▶ Source texts of formatted documents
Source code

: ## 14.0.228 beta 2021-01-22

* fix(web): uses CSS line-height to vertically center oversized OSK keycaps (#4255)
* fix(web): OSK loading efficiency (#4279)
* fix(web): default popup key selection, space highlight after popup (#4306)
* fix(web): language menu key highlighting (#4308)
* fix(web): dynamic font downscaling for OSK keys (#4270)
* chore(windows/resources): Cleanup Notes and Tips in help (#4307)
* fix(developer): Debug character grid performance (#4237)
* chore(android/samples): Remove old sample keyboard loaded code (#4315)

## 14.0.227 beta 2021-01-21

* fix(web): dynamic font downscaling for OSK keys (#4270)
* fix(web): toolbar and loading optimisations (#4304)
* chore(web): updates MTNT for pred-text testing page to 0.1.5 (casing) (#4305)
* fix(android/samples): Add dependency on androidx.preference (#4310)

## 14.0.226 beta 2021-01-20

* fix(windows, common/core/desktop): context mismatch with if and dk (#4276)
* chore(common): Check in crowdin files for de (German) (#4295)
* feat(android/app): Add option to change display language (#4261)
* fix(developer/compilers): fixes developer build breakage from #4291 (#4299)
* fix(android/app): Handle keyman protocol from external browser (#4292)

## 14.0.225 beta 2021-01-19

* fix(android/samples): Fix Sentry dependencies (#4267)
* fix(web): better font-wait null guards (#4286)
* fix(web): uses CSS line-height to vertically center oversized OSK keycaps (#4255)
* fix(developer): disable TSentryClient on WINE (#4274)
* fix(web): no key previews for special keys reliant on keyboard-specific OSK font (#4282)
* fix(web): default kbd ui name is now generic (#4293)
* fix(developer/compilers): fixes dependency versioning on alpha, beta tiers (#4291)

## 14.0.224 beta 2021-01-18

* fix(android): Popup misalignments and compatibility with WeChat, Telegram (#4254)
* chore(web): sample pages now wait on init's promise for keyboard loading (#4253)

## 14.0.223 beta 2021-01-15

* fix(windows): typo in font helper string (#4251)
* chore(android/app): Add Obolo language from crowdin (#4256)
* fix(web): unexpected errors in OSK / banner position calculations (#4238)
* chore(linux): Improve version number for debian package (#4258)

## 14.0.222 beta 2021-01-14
--
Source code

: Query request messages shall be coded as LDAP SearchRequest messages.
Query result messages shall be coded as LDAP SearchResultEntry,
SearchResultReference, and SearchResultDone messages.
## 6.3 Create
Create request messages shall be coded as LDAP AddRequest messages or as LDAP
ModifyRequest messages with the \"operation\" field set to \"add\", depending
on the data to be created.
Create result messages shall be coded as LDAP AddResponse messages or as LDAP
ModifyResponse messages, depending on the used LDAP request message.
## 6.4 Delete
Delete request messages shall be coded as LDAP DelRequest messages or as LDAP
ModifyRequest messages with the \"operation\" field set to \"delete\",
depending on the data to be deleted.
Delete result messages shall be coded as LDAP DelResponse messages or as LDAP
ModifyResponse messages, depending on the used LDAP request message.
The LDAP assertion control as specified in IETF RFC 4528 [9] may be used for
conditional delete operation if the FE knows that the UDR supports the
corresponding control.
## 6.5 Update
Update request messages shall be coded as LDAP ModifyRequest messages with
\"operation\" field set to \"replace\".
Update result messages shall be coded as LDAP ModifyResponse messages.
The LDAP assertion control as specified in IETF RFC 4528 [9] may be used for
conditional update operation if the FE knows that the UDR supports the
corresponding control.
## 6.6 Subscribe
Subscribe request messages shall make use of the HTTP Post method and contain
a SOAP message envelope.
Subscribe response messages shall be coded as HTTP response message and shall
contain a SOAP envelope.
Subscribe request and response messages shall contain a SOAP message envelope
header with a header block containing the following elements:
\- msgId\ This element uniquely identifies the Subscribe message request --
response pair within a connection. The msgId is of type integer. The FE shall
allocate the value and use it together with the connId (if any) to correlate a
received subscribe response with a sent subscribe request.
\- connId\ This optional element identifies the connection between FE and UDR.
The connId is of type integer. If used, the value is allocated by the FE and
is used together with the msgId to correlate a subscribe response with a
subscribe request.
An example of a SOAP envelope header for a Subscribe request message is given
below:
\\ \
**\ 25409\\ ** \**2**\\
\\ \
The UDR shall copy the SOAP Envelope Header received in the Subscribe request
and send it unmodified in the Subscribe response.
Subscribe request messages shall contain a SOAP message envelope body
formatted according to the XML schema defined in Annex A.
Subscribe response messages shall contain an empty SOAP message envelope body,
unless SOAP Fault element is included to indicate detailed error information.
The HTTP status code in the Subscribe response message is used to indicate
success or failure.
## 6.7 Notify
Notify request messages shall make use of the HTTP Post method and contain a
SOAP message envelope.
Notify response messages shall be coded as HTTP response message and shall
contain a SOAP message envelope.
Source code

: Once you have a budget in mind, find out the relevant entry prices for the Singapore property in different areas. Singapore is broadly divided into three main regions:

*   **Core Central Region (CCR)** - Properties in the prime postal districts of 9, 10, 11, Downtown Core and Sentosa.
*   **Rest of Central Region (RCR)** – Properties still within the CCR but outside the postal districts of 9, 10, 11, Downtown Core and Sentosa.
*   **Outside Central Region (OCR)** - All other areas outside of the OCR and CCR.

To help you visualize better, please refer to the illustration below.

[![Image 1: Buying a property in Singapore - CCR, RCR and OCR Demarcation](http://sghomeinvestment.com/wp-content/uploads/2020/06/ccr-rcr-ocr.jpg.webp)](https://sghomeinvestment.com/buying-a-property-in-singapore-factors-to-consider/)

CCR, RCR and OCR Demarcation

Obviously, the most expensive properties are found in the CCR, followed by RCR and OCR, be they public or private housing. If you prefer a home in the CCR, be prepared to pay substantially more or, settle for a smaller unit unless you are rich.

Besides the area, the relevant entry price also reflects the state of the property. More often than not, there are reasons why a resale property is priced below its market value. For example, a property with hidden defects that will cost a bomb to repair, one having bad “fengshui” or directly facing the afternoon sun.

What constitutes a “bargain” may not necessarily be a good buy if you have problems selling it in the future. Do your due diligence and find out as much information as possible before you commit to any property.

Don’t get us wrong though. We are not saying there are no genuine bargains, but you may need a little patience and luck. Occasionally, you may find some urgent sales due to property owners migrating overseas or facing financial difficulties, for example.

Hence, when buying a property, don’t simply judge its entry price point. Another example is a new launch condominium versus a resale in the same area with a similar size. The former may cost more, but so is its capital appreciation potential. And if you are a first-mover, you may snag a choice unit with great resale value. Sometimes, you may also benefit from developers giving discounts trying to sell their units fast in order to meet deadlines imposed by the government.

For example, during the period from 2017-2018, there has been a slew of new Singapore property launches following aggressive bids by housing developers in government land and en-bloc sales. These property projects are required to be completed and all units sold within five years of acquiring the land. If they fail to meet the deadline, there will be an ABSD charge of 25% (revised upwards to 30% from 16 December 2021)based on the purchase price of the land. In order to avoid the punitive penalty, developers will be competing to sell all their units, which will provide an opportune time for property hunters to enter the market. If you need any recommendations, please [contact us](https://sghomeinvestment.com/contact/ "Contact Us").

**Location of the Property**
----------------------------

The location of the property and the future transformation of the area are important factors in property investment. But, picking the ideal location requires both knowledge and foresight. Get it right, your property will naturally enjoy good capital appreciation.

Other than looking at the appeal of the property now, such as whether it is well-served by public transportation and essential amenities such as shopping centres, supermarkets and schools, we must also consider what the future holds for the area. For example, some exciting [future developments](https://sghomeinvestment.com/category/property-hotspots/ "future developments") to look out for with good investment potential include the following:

▶ Your goal
Extract every line in the entries that contains the string "compilers", matching case exactly.

▶ Result of this task
* fix(developer/compilers): fixes developer build breakage from #4291 (#4299)
* fix(developer/compilers): fixes dependency versioning on alpha, beta tiers (#4291)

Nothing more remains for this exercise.